(Data items)
⟨

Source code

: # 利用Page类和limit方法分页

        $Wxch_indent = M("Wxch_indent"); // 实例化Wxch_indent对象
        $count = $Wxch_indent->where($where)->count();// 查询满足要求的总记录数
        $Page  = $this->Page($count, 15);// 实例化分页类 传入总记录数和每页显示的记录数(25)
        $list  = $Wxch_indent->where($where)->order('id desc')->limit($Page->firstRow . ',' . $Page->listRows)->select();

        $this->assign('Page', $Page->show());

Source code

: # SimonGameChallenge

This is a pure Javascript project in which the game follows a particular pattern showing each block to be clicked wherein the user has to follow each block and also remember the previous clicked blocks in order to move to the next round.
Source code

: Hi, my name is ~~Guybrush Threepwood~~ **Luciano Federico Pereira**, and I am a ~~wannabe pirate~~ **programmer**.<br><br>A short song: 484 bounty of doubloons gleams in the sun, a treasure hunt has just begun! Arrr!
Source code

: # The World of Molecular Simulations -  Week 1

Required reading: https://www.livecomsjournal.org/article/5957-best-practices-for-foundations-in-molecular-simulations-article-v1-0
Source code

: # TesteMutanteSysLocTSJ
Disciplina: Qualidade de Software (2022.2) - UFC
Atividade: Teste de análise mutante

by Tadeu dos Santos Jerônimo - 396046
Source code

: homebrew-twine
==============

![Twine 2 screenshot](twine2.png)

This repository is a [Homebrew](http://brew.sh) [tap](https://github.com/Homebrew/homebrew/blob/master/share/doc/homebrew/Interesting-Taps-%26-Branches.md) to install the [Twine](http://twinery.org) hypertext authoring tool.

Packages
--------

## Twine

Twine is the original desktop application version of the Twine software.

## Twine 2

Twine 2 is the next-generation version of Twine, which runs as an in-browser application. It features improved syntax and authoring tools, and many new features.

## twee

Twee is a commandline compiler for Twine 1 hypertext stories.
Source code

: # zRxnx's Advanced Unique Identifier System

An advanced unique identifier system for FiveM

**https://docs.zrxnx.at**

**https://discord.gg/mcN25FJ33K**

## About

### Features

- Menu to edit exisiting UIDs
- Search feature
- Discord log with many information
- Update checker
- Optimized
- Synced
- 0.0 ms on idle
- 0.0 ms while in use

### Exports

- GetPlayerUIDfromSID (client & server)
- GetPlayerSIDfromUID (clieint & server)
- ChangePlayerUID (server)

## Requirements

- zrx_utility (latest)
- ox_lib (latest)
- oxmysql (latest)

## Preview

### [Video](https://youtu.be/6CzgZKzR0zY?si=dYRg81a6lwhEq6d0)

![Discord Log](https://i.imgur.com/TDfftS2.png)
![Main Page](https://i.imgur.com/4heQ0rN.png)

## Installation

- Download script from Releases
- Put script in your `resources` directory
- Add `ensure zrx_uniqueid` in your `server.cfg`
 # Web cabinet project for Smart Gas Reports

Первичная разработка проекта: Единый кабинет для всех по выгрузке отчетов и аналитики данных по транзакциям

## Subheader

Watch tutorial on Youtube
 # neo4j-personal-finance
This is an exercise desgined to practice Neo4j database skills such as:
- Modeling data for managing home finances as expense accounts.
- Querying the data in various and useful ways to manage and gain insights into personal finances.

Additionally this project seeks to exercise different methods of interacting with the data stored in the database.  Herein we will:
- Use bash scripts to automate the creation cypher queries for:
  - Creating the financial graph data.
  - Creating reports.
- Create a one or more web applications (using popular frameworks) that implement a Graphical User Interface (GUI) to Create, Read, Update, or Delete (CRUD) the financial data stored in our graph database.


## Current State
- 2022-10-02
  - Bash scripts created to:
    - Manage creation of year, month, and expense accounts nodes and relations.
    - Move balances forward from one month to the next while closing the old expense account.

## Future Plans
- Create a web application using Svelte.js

⟩

§ **WHAT YOU NEED TO DO**: Retype every line of the listing above without changing a single character.

§ **FINAL ANSWER**:
Source code

: # 利用Page类和limit方法分页

        $Wxch_indent = M("Wxch_indent"); // 实例化Wxch_indent对象
        $count = $Wxch_indent->where($where)->count();// 查询满足要求的总记录数
        $Page  = $this->Page($count, 15);// 实例化分页类 传入总记录数和每页显示的记录数(25)
        $list  = $Wxch_indent->where($where)->order('id desc')->limit($Page->firstRow . ',' . $Page->listRows)->select();

        $this->assign('Page', $Page->show());

Source code

: # SimonGameChallenge

This is a pure Javascript project in which the game follows a particular pattern showing each block to be clicked wherein the user has to follow each block and also remember the previous clicked blocks in order to move to the next round.
Source code

: Hi, my name is ~~Guybrush Threepwood~~ **Luciano Federico Pereira**, and I am a ~~wannabe pirate~~ **programmer**.<br><br>A short song: 484 bounty of doubloons gleams in the sun, a treasure hunt has just begun! Arrr!
Source code

: # The World of Molecular Simulations -  Week 1

Required reading: https://www.livecomsjournal.org/article/5957-best-practices-for-foundations-in-molecular-simulations-article-v1-0
Source code

: # TesteMutanteSysLocTSJ
Disciplina: Qualidade de Software (2022.2) - UFC
Atividade: Teste de análise mutante

by Tadeu dos Santos Jerônimo - 396046
Source code

: homebrew-twine
==============

![Twine 2 screenshot](twine2.png)

This repository is a [Homebrew](http://brew.sh) [tap](https://github.com/Homebrew/homebrew/blob/master/share/doc/homebrew/Interesting-Taps-%26-Branches.md) to install the [Twine](http://twinery.org) hypertext authoring tool.

Packages
--------

## Twine

Twine is the original desktop application version of the Twine software.

## Twine 2

Twine 2 is the next-generation version of Twine, which runs as an in-browser application. It features improved syntax and authoring tools, and many new features.

## twee

Twee is a commandline compiler for Twine 1 hypertext stories.
Source code

: # zRxnx's Advanced Unique Identifier System

An advanced unique identifier system for FiveM

**https://docs.zrxnx.at**

**https://discord.gg/mcN25FJ33K**

## About

### Features

- Menu to edit exisiting UIDs
- Search feature
- Discord log with many information
- Update checker
- Optimized
- Synced
- 0.0 ms on idle
- 0.0 ms while in use

### Exports

- GetPlayerUIDfromSID (client & server)
- GetPlayerSIDfromUID (clieint & server)
- ChangePlayerUID (server)

## Requirements

- zrx_utility (latest)
- ox_lib (latest)
- oxmysql (latest)

## Preview

### [Video](https://youtu.be/6CzgZKzR0zY?si=dYRg81a6lwhEq6d0)

![Discord Log](https://i.imgur.com/TDfftS2.png)
![Main Page](https://i.imgur.com/4heQ0rN.png)

## Installation

- Download script from Releases
- Put script in your `resources` directory
- Add `ensure zrx_uniqueid` in your `server.cfg`
 # Web cabinet project for Smart Gas Reports

Первичная разработка проекта: Единый кабинет для всех по выгрузке отчетов и аналитики данных по транзакциям

## Subheader

Watch tutorial on Youtube
 # neo4j-personal-finance
This is an exercise desgined to practice Neo4j database skills such as:
- Modeling data for managing home finances as expense accounts.
- Querying the data in various and useful ways to manage and gain insights into personal finances.

Additionally this project seeks to exercise different methods of interacting with the data stored in the database.  Herein we will:
- Use bash scripts to automate the creation cypher queries for:
  - Creating the financial graph data.
  - Creating reports.
- Create a one or more web applications (using popular frameworks) that implement a Graphical User Interface (GUI) to Create, Read, Update, or Delete (CRUD) the financial data stored in our graph database.


## Current State
- 2022-10-02
  - Bash scripts created to:
    - Manage creation of year, month, and expense accounts nodes and relations.
    - Move balances forward from one month to the next while closing the old expense account.

## Future Plans
- Create a web application using Svelte.js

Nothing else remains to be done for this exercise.